If the salesman was a decent bloke and dropped the girl home or back at work afterwards then she was safe for the moment. But if he was a cold bastard like a lot of them and just dumped her, left her standing bewildered out on a gravel track with her knickers bunched up in her hand, then she was fair game. Fair game for a helpful bloke with a nice smile and a twinkle in his eye. And by the time the ravaged body was found and the salesman tracked down by the cops and interviewed and beaten bloody for claiming innocence and eventually cleared, the quiet young bloke with the nice smile and the brown leather bag had long since moved on.

The
clickety-clack
sound of steel wheels on iron rails increased briefly as the connecting door at the end of the carriage opened and closed. The conductor worked his way down the swaying centre aisle, putting his hands on the seatbacks for balance.

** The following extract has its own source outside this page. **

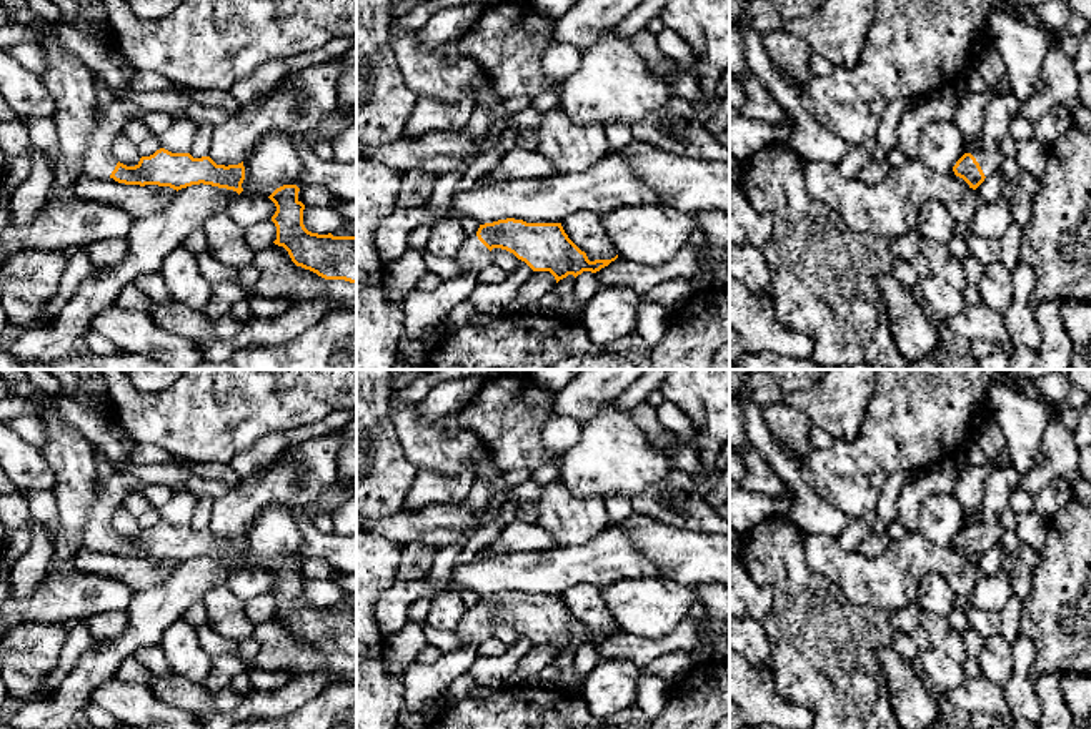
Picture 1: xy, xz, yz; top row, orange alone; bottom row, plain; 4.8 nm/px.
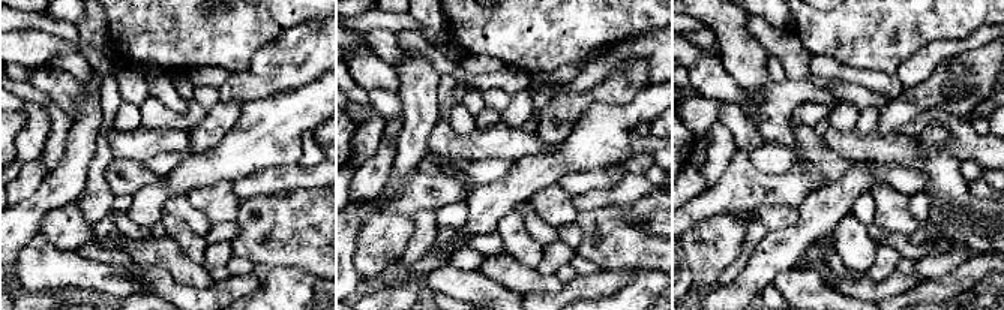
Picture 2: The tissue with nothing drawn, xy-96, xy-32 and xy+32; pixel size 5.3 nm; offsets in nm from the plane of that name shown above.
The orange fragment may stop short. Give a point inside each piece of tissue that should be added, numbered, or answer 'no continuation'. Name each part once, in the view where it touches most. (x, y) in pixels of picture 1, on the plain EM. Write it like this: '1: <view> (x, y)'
1: yz (998, 486)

‘Melbourne in an hour, Spencer Street Station and the end of the line. I'll be locking up the dunnies in thirty minutes in case you have to go.'

A few moments later the girl brushed past him as she made her way towards the rear of the carriage and the lavatory, She was giggling, and grinned as she looked back over her shoulder. A minute later a young sailor in white bell-bottomed trousers and a white shirt came after her. He looked a little embarrassed. The name ‘HMAS Cerberus' was visible on his cap band. Cerberus was the Royal Australian Navy's training depot for new recruits.

He heard the noise of the lavatory door slamming shut then a click as it locked. The heat under the leather bag, under the dagger, was still there and stronger now. The young sailor and the girl were probably doing sex right now. Was she enjoying it? he wondered. If the carriage had been less crowded, if he had been stupid, if he had been the one to follow her inside, she would have had a totally different kind of experience. And it would have been a lot more pleasant for him than for her.

He remembered something he had read somewhere, something about Cerberus. Cerberus was a three-headed dog who guarded the gates of Hades. The idea of a three-headed dog didn't appeal to him but having his own private Hades was a concept that had interested him for some time now. He had long ago decided that, despite what the conductor had said, Melbourne wouldn't be the end of the line for him; it would be a new beginning.